Records for processing:
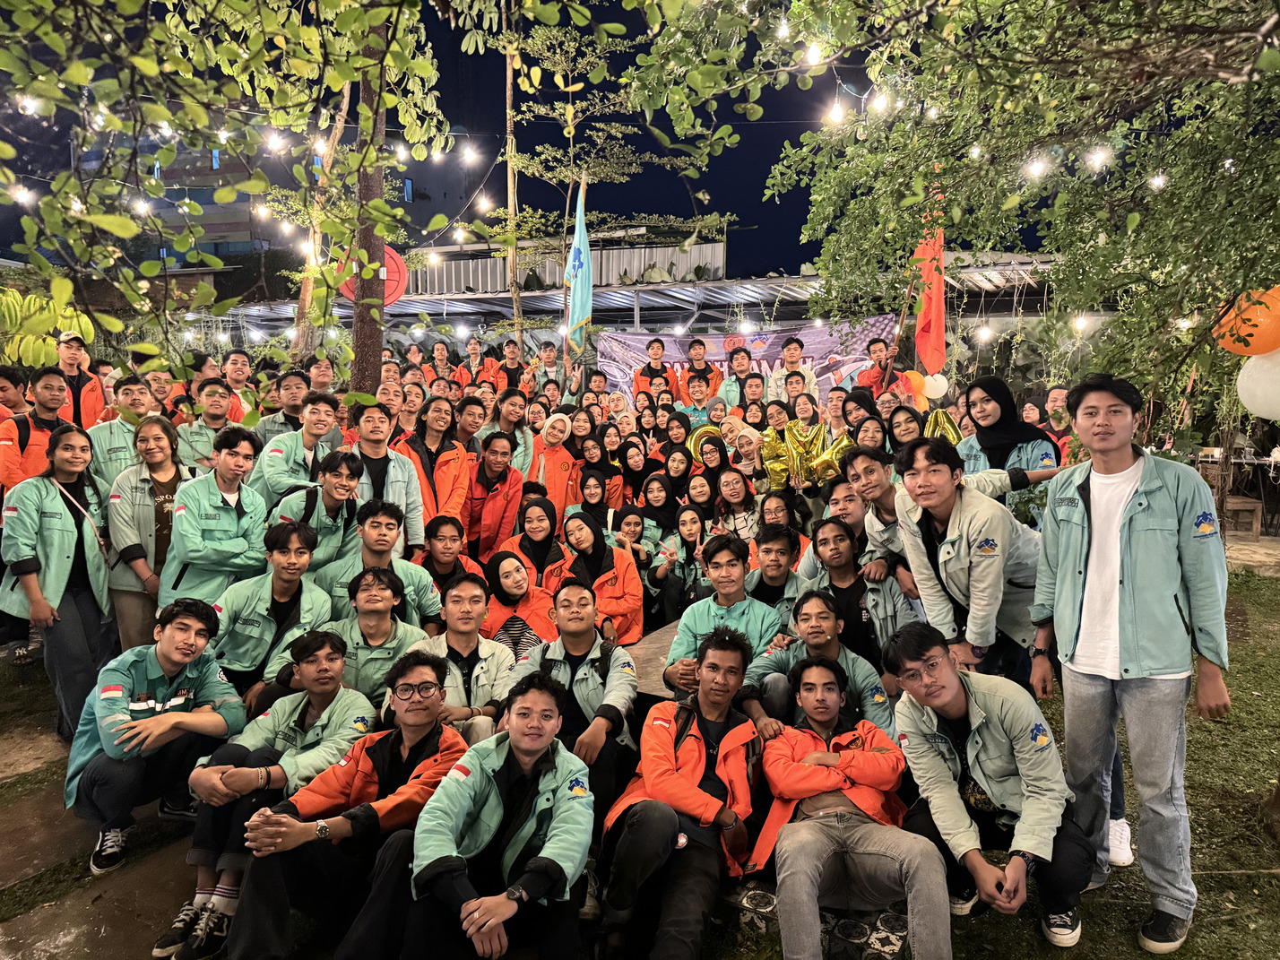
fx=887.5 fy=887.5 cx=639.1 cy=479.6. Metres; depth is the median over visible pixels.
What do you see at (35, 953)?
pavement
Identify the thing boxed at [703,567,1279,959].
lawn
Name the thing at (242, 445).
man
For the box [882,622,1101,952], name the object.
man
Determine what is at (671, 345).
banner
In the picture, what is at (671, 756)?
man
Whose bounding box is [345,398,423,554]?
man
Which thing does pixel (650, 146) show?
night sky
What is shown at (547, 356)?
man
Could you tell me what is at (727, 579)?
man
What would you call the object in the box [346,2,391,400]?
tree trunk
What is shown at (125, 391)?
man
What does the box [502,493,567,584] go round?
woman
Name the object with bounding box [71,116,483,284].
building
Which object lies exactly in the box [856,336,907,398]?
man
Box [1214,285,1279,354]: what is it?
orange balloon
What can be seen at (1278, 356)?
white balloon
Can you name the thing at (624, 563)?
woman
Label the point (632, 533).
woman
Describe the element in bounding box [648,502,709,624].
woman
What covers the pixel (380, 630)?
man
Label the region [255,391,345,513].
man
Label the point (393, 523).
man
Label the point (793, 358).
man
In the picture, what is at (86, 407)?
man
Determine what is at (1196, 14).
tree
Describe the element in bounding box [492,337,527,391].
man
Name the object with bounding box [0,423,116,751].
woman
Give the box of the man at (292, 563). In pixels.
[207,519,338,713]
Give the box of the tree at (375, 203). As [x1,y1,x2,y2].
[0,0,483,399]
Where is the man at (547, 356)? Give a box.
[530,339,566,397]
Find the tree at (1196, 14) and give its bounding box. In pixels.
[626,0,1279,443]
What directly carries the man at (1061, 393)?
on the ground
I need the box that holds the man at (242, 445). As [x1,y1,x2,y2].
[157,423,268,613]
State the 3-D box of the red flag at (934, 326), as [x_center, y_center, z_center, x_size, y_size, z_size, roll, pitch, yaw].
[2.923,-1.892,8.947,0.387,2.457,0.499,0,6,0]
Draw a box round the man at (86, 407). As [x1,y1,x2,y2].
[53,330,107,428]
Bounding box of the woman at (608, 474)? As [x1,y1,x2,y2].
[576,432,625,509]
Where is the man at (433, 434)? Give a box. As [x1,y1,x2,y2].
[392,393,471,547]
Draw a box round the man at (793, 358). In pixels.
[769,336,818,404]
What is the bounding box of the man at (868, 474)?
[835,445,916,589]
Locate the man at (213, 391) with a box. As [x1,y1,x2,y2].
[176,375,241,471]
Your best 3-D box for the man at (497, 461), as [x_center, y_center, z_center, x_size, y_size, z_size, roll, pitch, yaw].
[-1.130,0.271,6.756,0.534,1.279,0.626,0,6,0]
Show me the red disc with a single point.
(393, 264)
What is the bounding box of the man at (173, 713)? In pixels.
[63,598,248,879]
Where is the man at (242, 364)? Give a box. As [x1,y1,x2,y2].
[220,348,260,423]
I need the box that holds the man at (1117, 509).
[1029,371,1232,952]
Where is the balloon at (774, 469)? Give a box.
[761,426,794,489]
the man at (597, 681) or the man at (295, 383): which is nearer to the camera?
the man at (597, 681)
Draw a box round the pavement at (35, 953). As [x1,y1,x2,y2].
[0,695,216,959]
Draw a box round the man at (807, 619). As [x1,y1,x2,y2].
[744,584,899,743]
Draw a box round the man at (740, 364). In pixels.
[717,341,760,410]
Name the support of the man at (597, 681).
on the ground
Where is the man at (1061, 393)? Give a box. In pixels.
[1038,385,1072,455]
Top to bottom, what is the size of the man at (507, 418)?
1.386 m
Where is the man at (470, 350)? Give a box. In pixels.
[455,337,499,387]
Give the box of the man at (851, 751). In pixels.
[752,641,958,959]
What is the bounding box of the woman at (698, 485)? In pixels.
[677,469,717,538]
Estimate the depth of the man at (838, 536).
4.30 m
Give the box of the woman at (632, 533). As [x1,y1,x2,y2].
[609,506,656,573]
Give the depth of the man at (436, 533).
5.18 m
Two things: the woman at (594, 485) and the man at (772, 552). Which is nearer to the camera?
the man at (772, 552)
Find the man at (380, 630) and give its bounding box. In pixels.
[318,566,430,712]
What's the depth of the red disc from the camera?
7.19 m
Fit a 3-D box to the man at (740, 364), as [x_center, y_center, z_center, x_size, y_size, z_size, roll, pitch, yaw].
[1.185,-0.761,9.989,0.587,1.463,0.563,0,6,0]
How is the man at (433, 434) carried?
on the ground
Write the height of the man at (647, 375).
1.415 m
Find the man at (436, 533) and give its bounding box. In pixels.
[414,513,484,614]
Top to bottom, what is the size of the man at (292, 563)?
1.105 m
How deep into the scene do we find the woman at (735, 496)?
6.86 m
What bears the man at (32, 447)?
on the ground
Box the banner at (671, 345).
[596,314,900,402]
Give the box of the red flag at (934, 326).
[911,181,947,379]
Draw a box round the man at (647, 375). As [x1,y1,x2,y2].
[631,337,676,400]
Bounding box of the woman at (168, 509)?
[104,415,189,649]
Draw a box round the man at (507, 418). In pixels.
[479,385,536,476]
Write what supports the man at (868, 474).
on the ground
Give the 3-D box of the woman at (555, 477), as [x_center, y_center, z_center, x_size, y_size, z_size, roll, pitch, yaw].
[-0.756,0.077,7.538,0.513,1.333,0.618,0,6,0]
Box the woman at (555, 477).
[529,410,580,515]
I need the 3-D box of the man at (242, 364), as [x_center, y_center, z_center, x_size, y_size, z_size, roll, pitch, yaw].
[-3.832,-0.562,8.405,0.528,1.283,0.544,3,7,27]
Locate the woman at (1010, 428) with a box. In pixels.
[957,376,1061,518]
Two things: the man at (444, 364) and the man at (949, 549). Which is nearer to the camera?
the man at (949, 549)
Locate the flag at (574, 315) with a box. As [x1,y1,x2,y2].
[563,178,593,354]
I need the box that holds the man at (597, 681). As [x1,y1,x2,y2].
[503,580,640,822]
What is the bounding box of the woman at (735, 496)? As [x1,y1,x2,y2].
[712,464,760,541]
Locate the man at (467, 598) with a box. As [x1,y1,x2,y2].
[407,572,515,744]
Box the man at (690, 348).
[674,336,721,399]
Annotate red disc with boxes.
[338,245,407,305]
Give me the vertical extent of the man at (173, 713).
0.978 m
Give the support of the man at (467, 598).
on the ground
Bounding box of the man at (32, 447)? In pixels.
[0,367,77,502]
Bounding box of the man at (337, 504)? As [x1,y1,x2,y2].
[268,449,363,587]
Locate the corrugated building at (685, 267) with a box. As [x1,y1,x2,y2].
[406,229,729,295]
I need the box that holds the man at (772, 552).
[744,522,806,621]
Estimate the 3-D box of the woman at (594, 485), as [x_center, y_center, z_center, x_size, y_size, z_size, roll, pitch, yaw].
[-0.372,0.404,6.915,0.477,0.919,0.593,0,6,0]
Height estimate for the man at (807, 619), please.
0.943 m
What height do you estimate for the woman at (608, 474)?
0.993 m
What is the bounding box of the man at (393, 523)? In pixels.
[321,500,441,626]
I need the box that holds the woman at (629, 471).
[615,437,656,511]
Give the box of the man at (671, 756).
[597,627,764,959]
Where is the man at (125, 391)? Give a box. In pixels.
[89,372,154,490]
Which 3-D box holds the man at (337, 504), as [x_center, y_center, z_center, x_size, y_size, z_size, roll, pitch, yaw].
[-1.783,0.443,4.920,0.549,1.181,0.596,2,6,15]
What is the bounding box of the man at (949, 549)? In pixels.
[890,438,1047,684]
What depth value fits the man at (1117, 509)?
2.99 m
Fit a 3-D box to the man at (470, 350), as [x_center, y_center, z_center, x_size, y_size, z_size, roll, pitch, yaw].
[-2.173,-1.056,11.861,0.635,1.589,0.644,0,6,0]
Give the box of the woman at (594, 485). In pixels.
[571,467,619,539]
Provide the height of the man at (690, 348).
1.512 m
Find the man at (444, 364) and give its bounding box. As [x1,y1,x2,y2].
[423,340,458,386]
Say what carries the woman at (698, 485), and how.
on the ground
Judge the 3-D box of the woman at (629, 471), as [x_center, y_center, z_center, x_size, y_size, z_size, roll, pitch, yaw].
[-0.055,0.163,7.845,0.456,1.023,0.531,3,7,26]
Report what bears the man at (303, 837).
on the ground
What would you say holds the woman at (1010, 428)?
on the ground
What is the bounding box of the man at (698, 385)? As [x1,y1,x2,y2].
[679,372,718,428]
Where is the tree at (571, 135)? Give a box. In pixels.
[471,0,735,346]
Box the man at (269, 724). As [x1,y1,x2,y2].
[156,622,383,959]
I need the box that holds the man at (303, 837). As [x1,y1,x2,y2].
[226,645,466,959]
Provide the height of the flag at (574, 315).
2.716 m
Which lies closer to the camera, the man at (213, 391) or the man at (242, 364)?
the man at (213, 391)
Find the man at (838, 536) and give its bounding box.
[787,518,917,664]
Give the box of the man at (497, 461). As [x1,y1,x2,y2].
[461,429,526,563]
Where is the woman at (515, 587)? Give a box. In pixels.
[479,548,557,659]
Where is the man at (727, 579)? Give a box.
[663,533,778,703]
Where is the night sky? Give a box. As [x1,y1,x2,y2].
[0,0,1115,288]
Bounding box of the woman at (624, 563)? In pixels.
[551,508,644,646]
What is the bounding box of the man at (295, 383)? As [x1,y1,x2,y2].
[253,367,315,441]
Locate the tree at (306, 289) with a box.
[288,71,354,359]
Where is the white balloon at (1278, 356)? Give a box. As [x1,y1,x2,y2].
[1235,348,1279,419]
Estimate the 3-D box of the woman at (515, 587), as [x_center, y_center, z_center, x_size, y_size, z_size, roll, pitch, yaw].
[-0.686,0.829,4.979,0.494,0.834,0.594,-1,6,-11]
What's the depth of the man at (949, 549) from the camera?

Directions: Once you reach the line containing "Which lies closer", output that line and each one after it exactly, ending with the final line of the listing and adding nothing else.

Problem solution:
Which lies closer to the camera, the man at (213, 391) or the man at (242, 364)?
the man at (213, 391)
Find the man at (838, 536) and give its bounding box.
[787,518,917,664]
Give the box of the man at (497, 461). As [x1,y1,x2,y2].
[461,429,526,563]
Where is the woman at (515, 587)? Give a box. In pixels.
[479,548,557,659]
Where is the man at (727, 579)? Give a box.
[663,533,778,703]
Where is the night sky? Give a box. As [x1,y1,x2,y2].
[0,0,1115,288]
Bounding box of the woman at (624, 563)? In pixels.
[551,508,644,646]
What is the bounding box of the man at (295, 383)? As [x1,y1,x2,y2].
[253,367,315,441]
Locate the tree at (306, 289) with a box.
[288,71,354,359]
Where is the white balloon at (1278, 356)? Give a box. As [x1,y1,x2,y2].
[1235,348,1279,419]
Estimate the 3-D box of the woman at (515, 587), as [x_center, y_center, z_center, x_size, y_size, z_size, roll, pitch, yaw].
[-0.686,0.829,4.979,0.494,0.834,0.594,-1,6,-11]
What's the depth of the man at (949, 549) from the camera?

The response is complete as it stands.